Work order: Write out, word for word, the part of the list of major U.S. epidemics below that opens with the words containing "Oct., New Orleans: cholera" and closes with "fever killed 7,790.".

Text block:
==================================================

Major U.S. Epidemics



1793
Philadelphia: more than 4,000 residents died from yellow fever.
1832
July–Aug., New York City: over 3,000 people killed in a cholera epidemic.
Oct., New Orleans: cholera took the lives of 4,340 people.
1848
New York City: more than 5,000 deaths caused by cholera.
1853
New Orleans: yellow fever killed 7,790.
1867
New Orleans: 3,093 perished from yellow fever.
1878
Southern states: over 13,000 people died from yellow fever in lower Mississippi Valley.
1916
Nationwide: over 7,000 deaths occurred and 27,363 cases were reported of polio (infantile paralysis) in America's worst polio epidemic.
1918
March–Nov., nationwide: outbreak of Spanish influenza killed over 500,000 people in the worst single U.S. epidemic.
1949
Nationwide: 2,720 deaths occurred from polio, and 42,173 cases were reported.
1952
Nationwide: polio killed 3,300; 57,628 cases reported.
1981–Dec. 2004:
total estimated U.S. AIDS cases: 944,306; total estimated AIDS deaths: 529,113 (Centers for Disease Control); 2005 total world AIDS cases: 40.3 million.

==================================================

[Saved entries]

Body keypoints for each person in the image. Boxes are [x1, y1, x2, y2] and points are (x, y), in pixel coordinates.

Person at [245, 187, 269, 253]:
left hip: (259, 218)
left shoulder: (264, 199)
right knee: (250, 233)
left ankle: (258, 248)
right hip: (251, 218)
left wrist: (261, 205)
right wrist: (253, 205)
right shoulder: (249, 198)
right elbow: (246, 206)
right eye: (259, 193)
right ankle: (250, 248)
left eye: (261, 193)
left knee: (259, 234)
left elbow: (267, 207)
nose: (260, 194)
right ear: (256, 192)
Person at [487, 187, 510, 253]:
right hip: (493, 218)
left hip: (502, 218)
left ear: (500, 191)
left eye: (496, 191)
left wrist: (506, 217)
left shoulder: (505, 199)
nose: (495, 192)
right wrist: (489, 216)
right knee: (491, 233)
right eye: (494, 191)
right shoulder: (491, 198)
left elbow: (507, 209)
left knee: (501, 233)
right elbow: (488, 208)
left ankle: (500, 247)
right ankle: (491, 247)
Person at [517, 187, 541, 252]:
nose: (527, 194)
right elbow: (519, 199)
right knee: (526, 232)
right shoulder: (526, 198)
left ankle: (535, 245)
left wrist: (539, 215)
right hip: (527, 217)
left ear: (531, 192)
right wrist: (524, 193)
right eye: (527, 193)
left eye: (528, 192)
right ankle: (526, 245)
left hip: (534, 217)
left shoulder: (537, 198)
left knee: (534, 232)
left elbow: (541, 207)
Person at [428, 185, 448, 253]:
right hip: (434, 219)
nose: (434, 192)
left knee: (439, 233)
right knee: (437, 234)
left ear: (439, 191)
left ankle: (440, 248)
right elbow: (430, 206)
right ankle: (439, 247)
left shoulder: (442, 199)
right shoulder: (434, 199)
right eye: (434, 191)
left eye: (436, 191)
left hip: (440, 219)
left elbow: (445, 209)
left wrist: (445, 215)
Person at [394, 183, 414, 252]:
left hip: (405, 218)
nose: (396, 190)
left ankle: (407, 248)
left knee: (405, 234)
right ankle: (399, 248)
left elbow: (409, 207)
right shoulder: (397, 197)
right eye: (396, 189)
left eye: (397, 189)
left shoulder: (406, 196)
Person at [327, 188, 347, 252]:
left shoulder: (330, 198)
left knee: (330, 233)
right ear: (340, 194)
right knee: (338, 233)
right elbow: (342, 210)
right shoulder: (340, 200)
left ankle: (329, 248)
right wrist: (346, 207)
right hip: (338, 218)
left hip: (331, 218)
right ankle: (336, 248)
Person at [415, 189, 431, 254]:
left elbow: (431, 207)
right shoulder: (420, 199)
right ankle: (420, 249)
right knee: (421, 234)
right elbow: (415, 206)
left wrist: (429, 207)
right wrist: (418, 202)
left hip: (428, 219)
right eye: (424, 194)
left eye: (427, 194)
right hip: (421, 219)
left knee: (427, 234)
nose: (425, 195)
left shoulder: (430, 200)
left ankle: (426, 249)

==================================================

Exercise output:
Oct., New Orleans: cholera took the lives of 4,340 people.
1848
New York City: more than 5,000 deaths caused by cholera.
1853
New Orleans: yellow fever killed 7,790.